In 2010, a class action lawsuit was filed in the Western District of Washington, regarding the alleged throttling of Internet speed by Clearwire Corporation. Objectors Gordon Morgan and Jeremy De La Garza, represented by Christopher Bandas, filed the only substantial objection to the settlement.
Both Mr. Morgan and Mr. De La Garza were deposed as part of the discovery process. Their depositions revealed that both men had wholly substituted Mr. Bandas’ judgment for their own; neither could articulate a specific reason for their objections, nor had either seen the objections they ostensibly submitted to the Court prior to the depositions. The depositions are discussed at length in the Plaintiff’s Declaration Regarding Depositions of Objectors.

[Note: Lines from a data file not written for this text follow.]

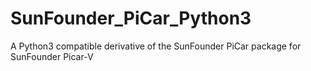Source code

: # SunFounder_PiCar_Python3
A Python3 compatible derivative of the SunFounder PiCar package for SunFounder Picar-V
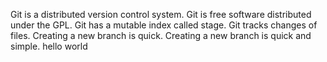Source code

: Git is a distributed version control system.
Git is free software distributed under the GPL.
Git has a mutable index called stage.
Git tracks changes of files.
Creating a new branch is quick.
Creating a new branch is quick and simple.
hello world
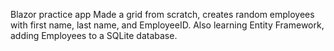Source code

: Blazor practice app
Made a grid from scratch, creates random employees with first name, last name, and EmployeeID. 
Also learning Entity Framework, adding Employees to a SQLite database.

After having their objections overruled by the District Court, Messrs. Gordon and De La Garza appealed to the Ninth Circuit. Class Counsel motioned for and received an appeal bond of $41,150 ($39, 150 for increased settlement administration costs and $2,000 in filing and copying fees). Class Counsel also motioned for summary affirmance from the Ninth Circuit, which was granted. The Circuit found that “the questions raised in this appeal are so insubstantial as not to require further argument.” The Objector-Appellants petitioned for rehearing but instead of posting the appeal bond, they withdrew their appeal.
However, the saga of this appeal was only beginning. On the same day that the mandate to dismiss their appeal was issued, the Objectors filed a second appeal to the Circuit, protesting the awarding of attorneys’ fees. Frustrated with what it felt was an attempt to circumvent the appeal bond, the District Court extended the full amount to the second appeal of Messrs. Gordon and De La Garza.
Mr. Bandas posted the $41,150 appeal bond a full nine days after the Court-mandated deadline. He felt that he was following a precedent established in Azizian v. Federated Department Stores, 03-cv-03359, which the District Court felt was a “flawed interpretation.” He also claimed that a camping vacation by his bookkeeper prevented him from timely posting the bond. Instead, the Western District of Washington found that this was sanctionable conduct, “revok[ing] Mr. Bandas’ permission to practice pro hac vice in the Western District of Washington.”
Following the conclusion of the sanctions proceedings, the Morgan and De La Garza appeal was dismissed by joint stipulation and the appeal bond returned.